Format every line of the records below as a Markdown table with two columns, Row and Text, putting a running row number in Row and the line itself in Text. Omit blank lines.

(Records from a collection)
##########
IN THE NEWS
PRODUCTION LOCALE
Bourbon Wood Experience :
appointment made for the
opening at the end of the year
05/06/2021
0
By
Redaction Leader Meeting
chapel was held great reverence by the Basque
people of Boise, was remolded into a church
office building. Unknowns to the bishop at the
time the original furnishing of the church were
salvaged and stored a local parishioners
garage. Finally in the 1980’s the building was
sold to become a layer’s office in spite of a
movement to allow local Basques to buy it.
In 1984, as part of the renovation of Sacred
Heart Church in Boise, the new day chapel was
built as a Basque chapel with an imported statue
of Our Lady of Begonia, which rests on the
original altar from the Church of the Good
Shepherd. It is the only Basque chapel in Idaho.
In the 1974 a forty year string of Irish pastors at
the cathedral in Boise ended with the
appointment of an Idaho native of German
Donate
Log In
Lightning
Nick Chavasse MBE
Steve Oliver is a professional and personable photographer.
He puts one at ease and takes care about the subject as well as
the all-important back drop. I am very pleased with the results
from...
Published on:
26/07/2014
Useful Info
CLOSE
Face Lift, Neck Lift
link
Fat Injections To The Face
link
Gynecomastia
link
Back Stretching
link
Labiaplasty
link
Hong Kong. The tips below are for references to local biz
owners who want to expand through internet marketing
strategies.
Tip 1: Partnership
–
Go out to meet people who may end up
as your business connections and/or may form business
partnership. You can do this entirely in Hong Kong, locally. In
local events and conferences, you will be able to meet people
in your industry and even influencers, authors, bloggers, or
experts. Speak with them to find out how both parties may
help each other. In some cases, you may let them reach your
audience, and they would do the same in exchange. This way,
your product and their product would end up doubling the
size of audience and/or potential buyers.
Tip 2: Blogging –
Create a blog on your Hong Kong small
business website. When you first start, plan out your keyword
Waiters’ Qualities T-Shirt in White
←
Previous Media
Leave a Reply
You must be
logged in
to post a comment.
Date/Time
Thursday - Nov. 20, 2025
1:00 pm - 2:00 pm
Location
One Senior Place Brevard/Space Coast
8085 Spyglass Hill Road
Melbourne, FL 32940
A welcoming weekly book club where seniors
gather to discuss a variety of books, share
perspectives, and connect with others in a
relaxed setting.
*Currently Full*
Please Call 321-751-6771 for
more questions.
##########
## Result
| Row | Text |
|---|---|
| 1 | IN THE NEWS |
| 2 | PRODUCTION LOCALE |
| 3 | Bourbon Wood Experience : |
| 4 | appointment made for the |
| 5 | opening at the end of the year |
| 6 | 05/06/2021 |
| 7 | 0 |
| 8 | By |
| 9 | Redaction Leader Meeting |
| 10 | chapel was held great reverence by the Basque |
| 11 | people of Boise, was remolded into a church |
| 12 | office building. Unknowns to the bishop at the |
| 13 | time the original furnishing of the church were |
| 14 | salvaged and stored a local parishioners |
| 15 | garage. Finally in the 1980’s the building was |
| 16 | sold to become a layer’s office in spite of a |
| 17 | movement to allow local Basques to buy it. |
| 18 | In 1984, as part of the renovation of Sacred |
| 19 | Heart Church in Boise, the new day chapel was |
| 20 | built as a Basque chapel with an imported statue |
| 21 | of Our Lady of Begonia, which rests on the |
| 22 | original altar from the Church of the Good |
| 23 | Shepherd. It is the only Basque chapel in Idaho. |
| 24 | In the 1974 a forty year string of Irish pastors at |
| 25 | the cathedral in Boise ended with the |
| 26 | appointment of an Idaho native of German |
| 27 | Donate |
| 28 | Log In |
| 29 | Lightning |
| 30 | Nick Chavasse MBE |
| 31 | Steve Oliver is a professional and personable photographer. |
| 32 | He puts one at ease and takes care about the subject as well as |
| 33 | the all-important back drop. I am very pleased with the results |
| 34 | from... |
| 35 | Published on: |
| 36 | 26/07/2014 |
| 37 | Useful Info |
| 38 | CLOSE |
| 39 | Face Lift, Neck Lift |
| 40 | link |
| 41 | Fat Injections To The Face |
| 42 | link |
| 43 | Gynecomastia |
| 44 | link |
| 45 | Back Stretching |
| 46 | link |
| 47 | Labiaplasty |
| 48 | link |
| 49 | Hong Kong. The tips below are for references to local biz |
| 50 | owners who want to expand through internet marketing |
| 51 | strategies. |
| 52 | Tip 1: Partnership |
| 53 | – |
| 54 | Go out to meet people who may end up |
| 55 | as your business connections and/or may form business |
| 56 | partnership. You can do this entirely in Hong Kong, locally. In |
| 57 | local events and conferences, you will be able to meet people |
| 58 | in your industry and even influencers, authors, bloggers, or |
| 59 | experts. Speak with them to find out how both parties may |
| 60 | help each other. In some cases, you may let them reach your |
| 61 | audience, and they would do the same in exchange. This way, |
| 62 | your product and their product would end up doubling the |
| 63 | size of audience and/or potential buyers. |
| 64 | Tip 2: Blogging – |
| 65 | Create a blog on your Hong Kong small |
| 66 | business website. When you first start, plan out your keyword |
| 67 | Waiters’ Qualities T-Shirt in White |
| 68 | ← |
| 69 | Previous Media |
| 70 | Leave a Reply |
| 71 | You must be |
| 72 | logged in |
| 73 | to post a comment. |
| 74 | Date/Time |
| 75 | Thursday - Nov. 20, 2025 |
| 76 | 1:00 pm - 2:00 pm |
| 77 | Location |
| 78 | One Senior Place Brevard/Space Coast |
| 79 | 8085 Spyglass Hill Road |
| 80 | Melbourne, FL 32940 |
| 81 | A welcoming weekly book club where seniors |
| 82 | gather to discuss a variety of books, share |
| 83 | perspectives, and connect with others in a |
| 84 | relaxed setting. |
| 85 | *Currently Full* |
| 86 | Please Call 321-751-6771 for |
| 87 | more questions. |